I'm trying to apply CatBoost to one of my columns for categorical features but get following error:
CatBoostError: Invalid type for cat_feature[non-default value idx=0,feature_idx=2]=68892500.0 : cat_features must be integer or string, real number values and NaN values should be converted to string.
I could use one-hot encoding but many on here say CatBoost seems to better at handling this and less prone to overfitting the model.

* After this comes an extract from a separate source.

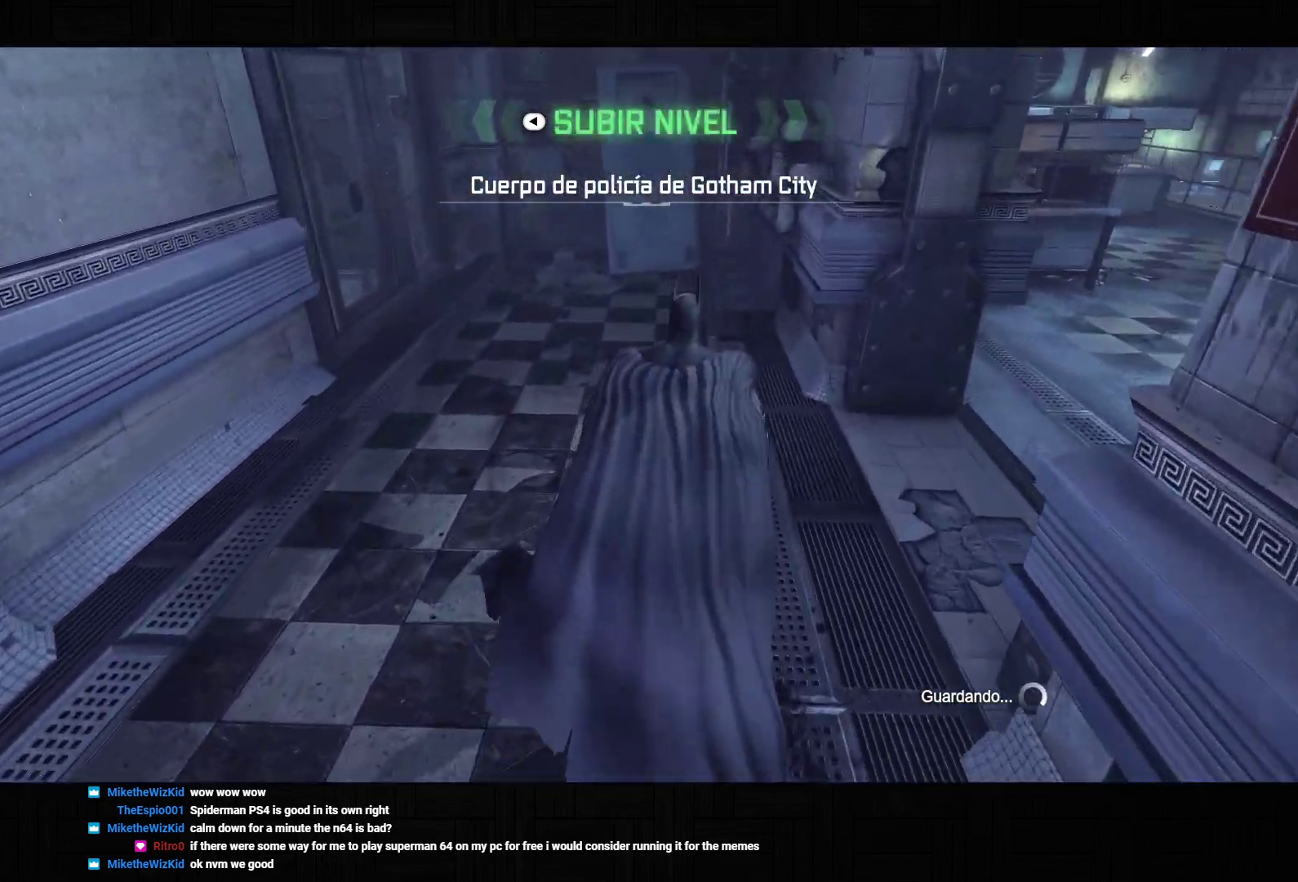
{"buttons": [], "left_stick": "up-right", "right_stick": "left", "events": [[50, "TRIANGLE", "down"], [117, "TRIANGLE", "up"], [150, "L2", "up"], [167, "L2", "down"], [183, "TRIANGLE", "down"], [283, "TRIANGLE", "up"], [317, "L2", "up"], [450, "right_stick", "left"]]}
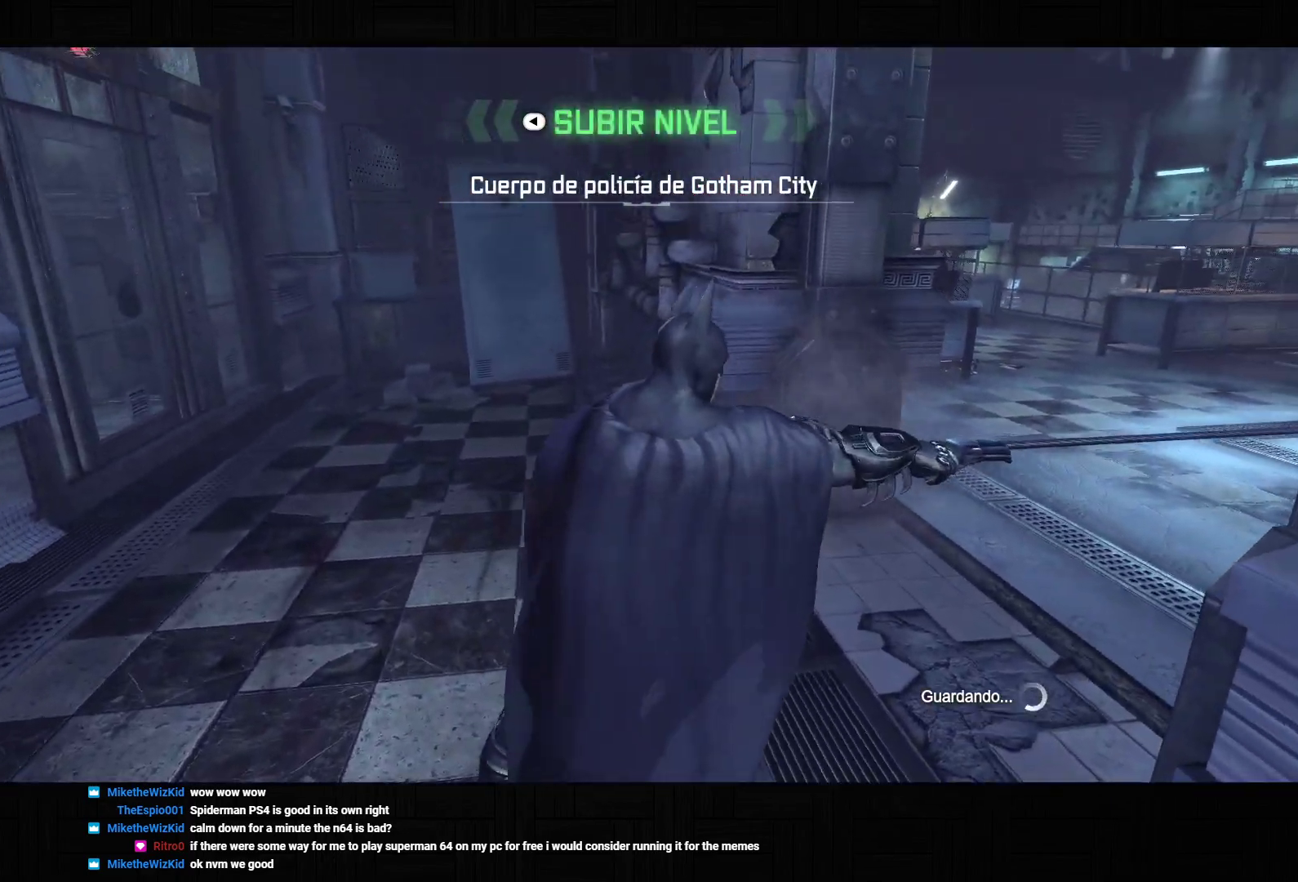
{"buttons": ["SQUARE"], "left_stick": "up-right", "right_stick": "center", "events": [[150, "right_stick", "center"], [317, "SQUARE", "down"], [400, "SQUARE", "up"], [483, "SQUARE", "down"]]}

My data consists of three columns, 'Country', 'year', 'phone users'. Target is 'Country' and 'year' and 'phone users' are Feature.
Data:
Country year phone users
Ireland 1989 978
France 1990 854
Spain 1991 882
Turkey 1992 457
... ... ...
My code so far:
X = df.loc[115:305]
y = df.loc[80:, 0]
cat_features = list(range(0, X_pool.shape[1]))
Output: [0, 1, 2]
X_train, X_val, y_train, y_val = train_test_split(X_pool, y_pool,
test_size=0.2, random_state=0)
cbc = CatBoostClassifier(iterations=5, learning_rate=0.1)
cbc.fit(X_train, y_train, eval_set=(X_val, y_val),
cat_features=cat_features, verbose=False)
print("Model Evaluation Stage")
Do I need to run LabelEncoder before fitting to catboost model? What am I missing here?
As stated in the error message included in your question all the categorical features need to be of type string. To cast 'phone users'
(or any other data frame column) to string you can use df['phone users'] = df['phone users'].astype(str)
.
CatBoost will then internally encode each categorical feature using either one-hot encoding or target encoding depending on the number of unique values that it takes. There is no need to encode the categorical features beforehand using the LabelEncoder
or the OneHotEncoder
, see the CatBoost documentation for more details.